The 10 Commandments of Video Calls

Video calls – If you work from home then you won’t be able to avoid them, if you work (anywhere) you probably won’t be able to avoid them for much longer. We all have to get our head round how to make effective video calls.

Chris Lee has written his top 10 tips when it comes to making video calls. Chris is studying for a BA in Music, and spends what little spare time he has musing about everything from philosophy, to economics, to developments in technology. This post was inspired by a recent, awkward Google+ Hangouts conversation, and the subsequent thoughts about how to get the most out of video conversations. He maintains a blog (somewhat sporadically) at —(p)latitudes.


With the recent advent of Skype, Google+ Hangouts, and business video conferencing¸ the way we communicate with friends, family, and even business partners around the world is changing. Though highly beneficial mediums (no travel expenses, access to local resources, ability to include others in the conversation, and so on), they can take a bit of getting used to for the inexperienced user.

I’ve drafted up “10 Commandments of video calls”, which will hopefully lead to a smooth video call, regardless of the context.

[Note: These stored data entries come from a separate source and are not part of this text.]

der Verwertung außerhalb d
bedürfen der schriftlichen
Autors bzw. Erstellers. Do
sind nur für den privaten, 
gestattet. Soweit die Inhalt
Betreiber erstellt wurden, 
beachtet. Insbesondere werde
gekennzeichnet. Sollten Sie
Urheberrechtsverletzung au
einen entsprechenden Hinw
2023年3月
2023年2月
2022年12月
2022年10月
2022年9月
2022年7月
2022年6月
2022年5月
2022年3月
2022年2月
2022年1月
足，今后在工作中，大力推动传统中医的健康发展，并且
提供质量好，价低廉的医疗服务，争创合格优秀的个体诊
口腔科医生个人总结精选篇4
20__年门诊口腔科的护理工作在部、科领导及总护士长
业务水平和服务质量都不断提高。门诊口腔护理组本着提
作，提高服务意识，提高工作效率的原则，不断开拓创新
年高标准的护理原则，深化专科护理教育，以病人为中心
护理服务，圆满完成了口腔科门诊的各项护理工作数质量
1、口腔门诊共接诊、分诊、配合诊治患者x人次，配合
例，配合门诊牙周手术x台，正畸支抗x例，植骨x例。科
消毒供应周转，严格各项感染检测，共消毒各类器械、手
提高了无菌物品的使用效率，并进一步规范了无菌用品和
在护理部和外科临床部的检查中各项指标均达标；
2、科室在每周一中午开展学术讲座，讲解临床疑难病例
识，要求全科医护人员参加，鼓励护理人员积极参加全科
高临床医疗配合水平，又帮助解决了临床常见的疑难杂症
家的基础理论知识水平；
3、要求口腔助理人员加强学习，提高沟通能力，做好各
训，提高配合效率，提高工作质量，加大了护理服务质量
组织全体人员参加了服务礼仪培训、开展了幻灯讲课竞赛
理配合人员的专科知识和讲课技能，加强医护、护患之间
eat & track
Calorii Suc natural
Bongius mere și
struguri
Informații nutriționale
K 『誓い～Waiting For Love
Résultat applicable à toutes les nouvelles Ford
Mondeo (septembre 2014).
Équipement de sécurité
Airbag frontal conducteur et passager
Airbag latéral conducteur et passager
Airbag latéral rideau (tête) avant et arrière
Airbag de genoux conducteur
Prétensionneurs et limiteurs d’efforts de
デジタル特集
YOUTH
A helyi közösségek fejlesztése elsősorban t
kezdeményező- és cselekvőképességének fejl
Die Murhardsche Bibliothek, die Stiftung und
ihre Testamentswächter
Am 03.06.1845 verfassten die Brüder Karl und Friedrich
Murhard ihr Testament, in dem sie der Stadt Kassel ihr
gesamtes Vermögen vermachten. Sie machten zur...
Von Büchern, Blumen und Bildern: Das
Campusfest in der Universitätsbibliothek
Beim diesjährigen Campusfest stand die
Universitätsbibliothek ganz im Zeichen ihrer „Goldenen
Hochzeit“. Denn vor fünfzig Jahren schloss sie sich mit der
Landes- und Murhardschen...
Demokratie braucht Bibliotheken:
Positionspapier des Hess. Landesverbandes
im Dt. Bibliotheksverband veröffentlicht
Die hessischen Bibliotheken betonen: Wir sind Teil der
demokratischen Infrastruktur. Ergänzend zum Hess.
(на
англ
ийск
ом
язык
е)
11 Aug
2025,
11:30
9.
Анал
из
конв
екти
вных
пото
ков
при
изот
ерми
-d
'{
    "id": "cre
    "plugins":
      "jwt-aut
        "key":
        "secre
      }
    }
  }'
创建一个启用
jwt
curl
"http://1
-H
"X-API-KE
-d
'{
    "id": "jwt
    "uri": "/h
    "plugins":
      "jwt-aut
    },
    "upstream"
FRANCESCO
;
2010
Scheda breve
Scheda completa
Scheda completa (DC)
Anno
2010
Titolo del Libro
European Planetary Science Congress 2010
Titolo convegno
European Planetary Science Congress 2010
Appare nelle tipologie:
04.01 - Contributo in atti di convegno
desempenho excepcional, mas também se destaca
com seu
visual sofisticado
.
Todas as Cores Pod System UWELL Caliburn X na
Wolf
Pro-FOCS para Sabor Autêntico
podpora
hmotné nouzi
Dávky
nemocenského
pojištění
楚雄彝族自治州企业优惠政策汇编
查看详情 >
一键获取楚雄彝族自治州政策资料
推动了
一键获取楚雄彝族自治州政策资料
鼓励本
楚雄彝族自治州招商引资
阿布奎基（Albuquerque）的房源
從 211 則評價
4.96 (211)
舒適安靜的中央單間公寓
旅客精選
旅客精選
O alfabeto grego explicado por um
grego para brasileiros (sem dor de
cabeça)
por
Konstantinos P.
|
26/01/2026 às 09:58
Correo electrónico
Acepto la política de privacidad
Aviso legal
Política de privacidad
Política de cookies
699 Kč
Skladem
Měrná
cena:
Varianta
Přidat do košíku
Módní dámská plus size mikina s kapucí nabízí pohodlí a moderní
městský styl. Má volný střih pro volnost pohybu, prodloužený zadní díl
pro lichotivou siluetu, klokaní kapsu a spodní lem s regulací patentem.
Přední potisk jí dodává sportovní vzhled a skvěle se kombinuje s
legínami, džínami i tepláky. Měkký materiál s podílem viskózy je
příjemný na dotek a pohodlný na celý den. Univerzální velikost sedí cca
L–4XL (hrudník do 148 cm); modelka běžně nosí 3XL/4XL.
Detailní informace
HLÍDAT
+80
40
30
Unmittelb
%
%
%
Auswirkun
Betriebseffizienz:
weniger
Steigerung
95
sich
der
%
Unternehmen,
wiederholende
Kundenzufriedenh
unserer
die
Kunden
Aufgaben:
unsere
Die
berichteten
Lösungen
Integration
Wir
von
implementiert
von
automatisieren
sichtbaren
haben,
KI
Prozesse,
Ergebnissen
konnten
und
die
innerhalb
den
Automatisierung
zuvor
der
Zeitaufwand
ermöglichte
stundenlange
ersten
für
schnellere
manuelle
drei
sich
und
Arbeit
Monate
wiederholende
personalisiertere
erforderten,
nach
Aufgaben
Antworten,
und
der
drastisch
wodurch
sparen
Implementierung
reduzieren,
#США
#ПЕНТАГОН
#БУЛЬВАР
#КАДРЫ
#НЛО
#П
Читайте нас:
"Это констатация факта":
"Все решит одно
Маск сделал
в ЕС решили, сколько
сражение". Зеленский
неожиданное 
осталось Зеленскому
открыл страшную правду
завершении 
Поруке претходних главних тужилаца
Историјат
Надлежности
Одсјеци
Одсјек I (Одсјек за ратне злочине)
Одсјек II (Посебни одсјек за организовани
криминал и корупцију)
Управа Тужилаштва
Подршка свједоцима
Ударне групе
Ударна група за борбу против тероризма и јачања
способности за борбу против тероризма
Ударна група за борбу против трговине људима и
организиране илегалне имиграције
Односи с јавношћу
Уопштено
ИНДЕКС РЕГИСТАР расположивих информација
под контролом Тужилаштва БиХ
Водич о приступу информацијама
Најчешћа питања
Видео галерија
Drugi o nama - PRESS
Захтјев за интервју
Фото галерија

Disclaimer: Given the modern subject matter, I’ve dispensed with the ‘thou shalts’ and ‘thou shalt nots’: apologies if this makes the commandments seem less authentic!

1. Give your equipment a test-run before the conference

There’s nothing worse than getting caught off-guard by technology and software you’re not familiar with, or by a connectivity problem. To make sure this doesn’t happen, have a practice run in which you can get used to setting up and using your microphone, monitor, and headsets, and ensure you check all devices are connected and that the internet connection is working correctly before starting the call.

It can sometimes seem more complicated than it is!

2. Dress appropriately for the occasion

If you’re preparing for a business based video conference, the expectation of what you should wear will probably be similar to a face-to-face business meeting. This means smart, clean business attire. Creases still show up over webcam! If you’re preparing for a more casual call with friends or family, your options are less restrictive, although remembers it’s unlikely anyone wants to see you in just your underwear!

3. Try to sit still

A webcam will amplify movement and sound made by participants on both ends and lag in the video stream may cause the screen to freeze. The best way to avoid becoming a messy blur is to remain as still as possible during the call, and ensure the lighting is optimal.

4. Optimise the lighting and environment

Talking to an ill-defined shape is less appealing than talking with the well-defined visage of a friend / family member / business contact. Ensuring the lighting is correct will prevent the former, and will improve the quality of the whole conversation. Some good tips to achieve optimal lighting include not having a window or bright light in shot, and not having your face lit from below (unless you want to look like a character from a horror film).

5. Speak clearly!

Bandwidth discrepancies between participants may create a delay in video and audio on one or both sides of the conversation; allow for this when waiting for a response. If you don’t receive a response straight away it’s more likely that a short delay is occurring somewhere in the connection than your remark has been ignored.

6. Keep it short and sweet

As with a face-to-face conversation, long sessions without a break can grow boring and it’s likely that participants on both sides will become distracted. Regular breaks and a conversation that’s as short and focused as possible are a great way to avoid this pitfall. A good way to gauge this is how frequently awkward silences occur (and how awkward they are).

Keep an eye on the time!

7. Position yourself well

Sitting around three feet from the webcam portrays a feeling of interest on your part, while also maintaining the sense of personal space (still a factor to consider despite the fact participants may be hundreds or even thousands of miles from each other!) While your friends and family may be more interested in your appearance than business partners, a close up view of your face filling up their screen may be off-putting.

8. Maintain eye contact

As has been mentioned previously, rules of face-to-face conversation still apply; keep eye contact during the conversation. This means looking at the webcam rather than the monitor image, and while this may feel unusual at first, you will become accustomed to it quickly.

9. Increase font size for on-screen conversation

Any on-screen text used to compliment the video conversation should be of an appropriate font size to avoid tiring the eyes of the reader.

10. Check comprehension during the conversation

Make sure everyone is following the conversation while it is in progress. Video calling technology is not yet a perfect system and sometimes bugs in the call can cause participants to miss part of what has been said. Answer questions and address any concerns that may arise in order to avoid this causing problems.